Colonel de le Eclin: *le DIE*











Sharpe: Who shot him!?











Perkins: Uh, me?











Sharpe: Sweet. Your are now in my clique Perkins. Here, take this friendship bracelet.











Major Hogan: Well Sharpe, we've done what we can do here. Now lets run away and leave these poor sods to the raping sacking French...











BACK AT THE BRITISH ARMY HQ A FEW DAYS LATER..











Arthur Wellsely: Well, despite the loss of an entire company of 95th, destruction of two Spanish border towns and soured relations with the local Guerillas GREAT WORK Sharpe. Still, shame you never got the bloke we sent you for.











Sharpe: Elementary my dear Arthur...YOINK.











DEWIGGED











Mrs Perkins/Mr Rotheschild: Egad, how did you know old boy?











Sharpe: Well, the face and hands. Also, your too Jewish to be a Methodist.











Mr Rotheschild: Well damn. Here is your several million guineas Sir...











Arthur Wellsely: Oh you whacky pervert Rotheschild. Lucky for you are rich and a spy because this is illegal still.

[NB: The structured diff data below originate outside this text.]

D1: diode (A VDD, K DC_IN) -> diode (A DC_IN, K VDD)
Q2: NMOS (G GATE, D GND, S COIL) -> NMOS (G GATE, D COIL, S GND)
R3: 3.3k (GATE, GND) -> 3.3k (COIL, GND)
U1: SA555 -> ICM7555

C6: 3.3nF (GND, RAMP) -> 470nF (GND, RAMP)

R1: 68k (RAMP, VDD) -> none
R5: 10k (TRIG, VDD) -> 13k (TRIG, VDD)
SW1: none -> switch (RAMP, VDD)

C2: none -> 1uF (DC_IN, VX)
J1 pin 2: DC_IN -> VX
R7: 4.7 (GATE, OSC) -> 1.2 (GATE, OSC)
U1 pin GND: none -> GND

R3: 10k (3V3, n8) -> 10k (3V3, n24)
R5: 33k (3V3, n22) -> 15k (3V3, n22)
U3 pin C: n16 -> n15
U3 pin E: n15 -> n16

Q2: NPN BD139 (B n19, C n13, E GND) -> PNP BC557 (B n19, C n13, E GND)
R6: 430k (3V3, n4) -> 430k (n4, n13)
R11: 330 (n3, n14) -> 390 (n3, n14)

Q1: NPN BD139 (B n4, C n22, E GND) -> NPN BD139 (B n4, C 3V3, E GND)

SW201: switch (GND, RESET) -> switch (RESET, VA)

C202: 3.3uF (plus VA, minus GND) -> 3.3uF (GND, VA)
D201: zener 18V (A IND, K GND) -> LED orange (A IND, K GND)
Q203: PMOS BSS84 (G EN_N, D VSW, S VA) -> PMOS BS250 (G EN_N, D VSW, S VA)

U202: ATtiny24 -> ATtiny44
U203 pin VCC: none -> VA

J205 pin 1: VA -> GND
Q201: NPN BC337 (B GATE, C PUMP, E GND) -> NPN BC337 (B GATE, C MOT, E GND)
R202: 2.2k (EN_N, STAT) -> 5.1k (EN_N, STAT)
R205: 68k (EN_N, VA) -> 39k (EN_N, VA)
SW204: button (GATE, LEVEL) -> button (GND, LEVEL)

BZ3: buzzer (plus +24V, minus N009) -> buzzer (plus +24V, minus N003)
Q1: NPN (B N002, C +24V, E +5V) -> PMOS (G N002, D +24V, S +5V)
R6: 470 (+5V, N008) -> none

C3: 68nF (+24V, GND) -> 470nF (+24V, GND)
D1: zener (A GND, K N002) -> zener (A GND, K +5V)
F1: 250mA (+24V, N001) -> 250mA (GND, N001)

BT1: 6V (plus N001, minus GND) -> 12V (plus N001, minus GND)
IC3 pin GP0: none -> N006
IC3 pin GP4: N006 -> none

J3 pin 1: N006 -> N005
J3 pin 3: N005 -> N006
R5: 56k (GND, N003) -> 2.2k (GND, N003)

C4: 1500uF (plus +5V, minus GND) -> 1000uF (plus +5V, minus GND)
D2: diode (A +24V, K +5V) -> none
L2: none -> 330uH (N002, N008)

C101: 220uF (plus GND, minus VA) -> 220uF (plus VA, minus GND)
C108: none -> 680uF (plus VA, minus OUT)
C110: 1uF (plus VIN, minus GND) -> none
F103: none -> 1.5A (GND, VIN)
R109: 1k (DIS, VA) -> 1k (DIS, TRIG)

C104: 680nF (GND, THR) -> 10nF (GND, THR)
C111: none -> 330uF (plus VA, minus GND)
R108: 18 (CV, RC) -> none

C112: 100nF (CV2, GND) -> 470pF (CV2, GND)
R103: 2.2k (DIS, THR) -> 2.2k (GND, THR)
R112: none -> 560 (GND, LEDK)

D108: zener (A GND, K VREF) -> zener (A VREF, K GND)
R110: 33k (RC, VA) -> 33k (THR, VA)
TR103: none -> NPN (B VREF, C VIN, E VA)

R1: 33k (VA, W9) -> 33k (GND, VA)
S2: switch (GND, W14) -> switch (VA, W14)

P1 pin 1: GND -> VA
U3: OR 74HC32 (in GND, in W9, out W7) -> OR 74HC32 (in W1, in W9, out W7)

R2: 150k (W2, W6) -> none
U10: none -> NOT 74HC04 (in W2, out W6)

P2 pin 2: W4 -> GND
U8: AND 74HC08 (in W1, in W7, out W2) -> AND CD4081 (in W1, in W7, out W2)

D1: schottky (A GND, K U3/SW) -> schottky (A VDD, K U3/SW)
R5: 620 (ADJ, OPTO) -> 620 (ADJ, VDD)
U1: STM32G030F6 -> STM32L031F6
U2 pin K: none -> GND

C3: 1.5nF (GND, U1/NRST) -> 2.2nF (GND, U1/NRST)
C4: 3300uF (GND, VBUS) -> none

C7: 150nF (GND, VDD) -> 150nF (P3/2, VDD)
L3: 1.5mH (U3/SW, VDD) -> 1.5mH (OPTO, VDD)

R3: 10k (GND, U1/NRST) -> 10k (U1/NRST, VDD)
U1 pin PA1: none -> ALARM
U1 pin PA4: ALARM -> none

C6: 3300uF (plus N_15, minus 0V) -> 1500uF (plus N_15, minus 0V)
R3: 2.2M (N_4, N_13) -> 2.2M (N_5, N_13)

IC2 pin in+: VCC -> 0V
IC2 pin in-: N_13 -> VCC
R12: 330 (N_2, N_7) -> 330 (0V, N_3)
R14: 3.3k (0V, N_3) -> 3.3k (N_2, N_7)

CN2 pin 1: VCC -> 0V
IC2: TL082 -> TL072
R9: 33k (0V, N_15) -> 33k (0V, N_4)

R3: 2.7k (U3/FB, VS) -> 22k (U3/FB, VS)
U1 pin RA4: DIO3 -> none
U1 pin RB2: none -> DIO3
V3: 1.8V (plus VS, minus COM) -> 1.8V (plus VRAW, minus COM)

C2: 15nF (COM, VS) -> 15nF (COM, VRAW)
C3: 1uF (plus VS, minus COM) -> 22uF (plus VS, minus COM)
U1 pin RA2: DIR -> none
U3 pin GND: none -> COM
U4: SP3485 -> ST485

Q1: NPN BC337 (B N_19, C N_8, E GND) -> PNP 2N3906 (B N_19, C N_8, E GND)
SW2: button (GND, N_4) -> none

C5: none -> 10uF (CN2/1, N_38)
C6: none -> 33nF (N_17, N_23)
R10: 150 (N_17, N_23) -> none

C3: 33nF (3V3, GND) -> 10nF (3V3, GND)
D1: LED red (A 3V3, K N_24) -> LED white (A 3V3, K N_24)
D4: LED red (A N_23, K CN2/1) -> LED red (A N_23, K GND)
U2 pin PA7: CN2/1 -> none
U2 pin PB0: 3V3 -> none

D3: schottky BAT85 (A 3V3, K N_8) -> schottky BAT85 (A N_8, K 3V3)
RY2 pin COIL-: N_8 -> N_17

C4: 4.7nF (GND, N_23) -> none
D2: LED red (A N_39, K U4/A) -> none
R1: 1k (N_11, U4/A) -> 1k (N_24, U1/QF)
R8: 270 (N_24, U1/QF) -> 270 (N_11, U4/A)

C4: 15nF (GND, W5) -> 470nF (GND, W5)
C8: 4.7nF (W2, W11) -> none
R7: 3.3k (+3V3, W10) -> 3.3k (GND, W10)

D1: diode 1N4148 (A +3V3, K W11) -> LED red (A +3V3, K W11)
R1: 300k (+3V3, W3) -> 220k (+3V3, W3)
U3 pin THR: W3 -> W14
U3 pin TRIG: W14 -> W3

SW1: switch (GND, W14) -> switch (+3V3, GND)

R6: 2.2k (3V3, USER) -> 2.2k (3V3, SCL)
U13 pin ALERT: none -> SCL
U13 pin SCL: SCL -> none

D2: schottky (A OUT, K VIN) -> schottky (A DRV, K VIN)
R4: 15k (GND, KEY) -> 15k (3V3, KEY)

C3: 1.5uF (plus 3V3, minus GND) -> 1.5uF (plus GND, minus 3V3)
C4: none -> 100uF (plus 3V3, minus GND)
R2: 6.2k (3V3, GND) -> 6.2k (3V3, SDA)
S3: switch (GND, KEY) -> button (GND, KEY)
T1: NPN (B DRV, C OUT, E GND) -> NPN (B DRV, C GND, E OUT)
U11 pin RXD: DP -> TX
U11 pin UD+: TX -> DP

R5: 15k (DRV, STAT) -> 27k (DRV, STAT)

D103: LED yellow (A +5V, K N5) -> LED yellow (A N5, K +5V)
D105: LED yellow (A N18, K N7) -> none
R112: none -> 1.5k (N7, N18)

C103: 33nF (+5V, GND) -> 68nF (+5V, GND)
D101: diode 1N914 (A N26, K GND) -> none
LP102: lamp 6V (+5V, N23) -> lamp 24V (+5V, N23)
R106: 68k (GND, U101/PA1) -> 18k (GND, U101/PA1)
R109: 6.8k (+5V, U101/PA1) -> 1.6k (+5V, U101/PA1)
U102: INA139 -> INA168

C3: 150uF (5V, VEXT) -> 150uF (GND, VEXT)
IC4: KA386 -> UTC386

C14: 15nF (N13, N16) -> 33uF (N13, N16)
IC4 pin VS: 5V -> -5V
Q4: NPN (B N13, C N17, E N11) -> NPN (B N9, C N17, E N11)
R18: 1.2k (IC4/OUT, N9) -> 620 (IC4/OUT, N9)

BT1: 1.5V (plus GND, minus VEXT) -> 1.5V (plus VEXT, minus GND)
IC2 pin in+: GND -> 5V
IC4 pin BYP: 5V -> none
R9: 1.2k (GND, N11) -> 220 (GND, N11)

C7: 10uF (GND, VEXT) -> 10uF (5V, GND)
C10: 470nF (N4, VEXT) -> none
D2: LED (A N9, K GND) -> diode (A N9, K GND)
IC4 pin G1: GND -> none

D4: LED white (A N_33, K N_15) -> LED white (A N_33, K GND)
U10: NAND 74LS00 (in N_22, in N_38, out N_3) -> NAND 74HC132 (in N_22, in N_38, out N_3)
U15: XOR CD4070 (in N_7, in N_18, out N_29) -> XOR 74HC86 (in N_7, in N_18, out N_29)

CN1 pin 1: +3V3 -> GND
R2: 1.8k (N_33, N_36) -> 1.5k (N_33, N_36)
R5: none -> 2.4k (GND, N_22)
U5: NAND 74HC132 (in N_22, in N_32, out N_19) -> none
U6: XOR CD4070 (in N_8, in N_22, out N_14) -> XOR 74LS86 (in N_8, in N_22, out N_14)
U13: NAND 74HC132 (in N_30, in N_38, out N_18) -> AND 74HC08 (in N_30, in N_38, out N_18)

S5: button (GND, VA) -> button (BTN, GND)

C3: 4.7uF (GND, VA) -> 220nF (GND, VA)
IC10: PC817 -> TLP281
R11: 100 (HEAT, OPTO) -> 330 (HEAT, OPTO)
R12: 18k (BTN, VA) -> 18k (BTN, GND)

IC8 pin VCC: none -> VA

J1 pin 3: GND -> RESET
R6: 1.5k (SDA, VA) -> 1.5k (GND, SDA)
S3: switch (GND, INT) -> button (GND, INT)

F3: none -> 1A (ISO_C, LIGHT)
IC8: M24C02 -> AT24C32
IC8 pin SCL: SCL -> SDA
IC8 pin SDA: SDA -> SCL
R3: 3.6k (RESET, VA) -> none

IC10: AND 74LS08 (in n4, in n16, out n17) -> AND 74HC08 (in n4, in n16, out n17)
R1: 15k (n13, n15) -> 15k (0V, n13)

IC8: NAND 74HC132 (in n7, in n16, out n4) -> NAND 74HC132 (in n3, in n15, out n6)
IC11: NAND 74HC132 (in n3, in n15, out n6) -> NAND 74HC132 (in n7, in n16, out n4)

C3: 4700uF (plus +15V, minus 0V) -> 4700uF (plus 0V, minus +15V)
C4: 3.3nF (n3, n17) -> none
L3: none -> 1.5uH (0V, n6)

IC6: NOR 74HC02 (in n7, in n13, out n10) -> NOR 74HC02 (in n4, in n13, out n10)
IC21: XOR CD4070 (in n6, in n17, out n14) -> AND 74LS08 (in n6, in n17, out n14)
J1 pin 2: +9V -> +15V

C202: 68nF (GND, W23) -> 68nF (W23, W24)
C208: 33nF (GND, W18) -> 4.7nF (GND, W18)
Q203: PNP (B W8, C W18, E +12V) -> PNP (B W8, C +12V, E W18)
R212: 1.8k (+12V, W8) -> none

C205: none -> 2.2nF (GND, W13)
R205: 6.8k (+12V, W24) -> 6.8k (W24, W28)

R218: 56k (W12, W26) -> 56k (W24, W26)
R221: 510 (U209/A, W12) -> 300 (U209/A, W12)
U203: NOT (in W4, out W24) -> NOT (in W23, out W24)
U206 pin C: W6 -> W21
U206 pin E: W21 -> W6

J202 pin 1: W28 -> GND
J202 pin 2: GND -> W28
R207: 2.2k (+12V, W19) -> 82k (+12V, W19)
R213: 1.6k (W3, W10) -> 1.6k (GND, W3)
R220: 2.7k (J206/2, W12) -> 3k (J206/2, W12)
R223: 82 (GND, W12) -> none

Major Hogan: Well, Hogan says I, would have choosen to wore such a dress if I could...











Arthur Wellsely: Everyone sod off, I've got a war to fight!











IN A NEARBY BARN











Sharpe: So. I'm the hero and I proved my manliness by killing many French. Can we bonk?











Terisa: Of course. Take my manly body in this soiled hay...











PG-13 BONK BONK CUT AWAY...











Mr Rotheschild: Tally ho, I'm going back to Blighty to cross dress with the Prince Regent...











Sharpe: Well, that was fun. Now to get back to the front and do my bit in the wars.











Major Hogan: Fat chance. It's not as if anyone else is volunteering to be this hardcore.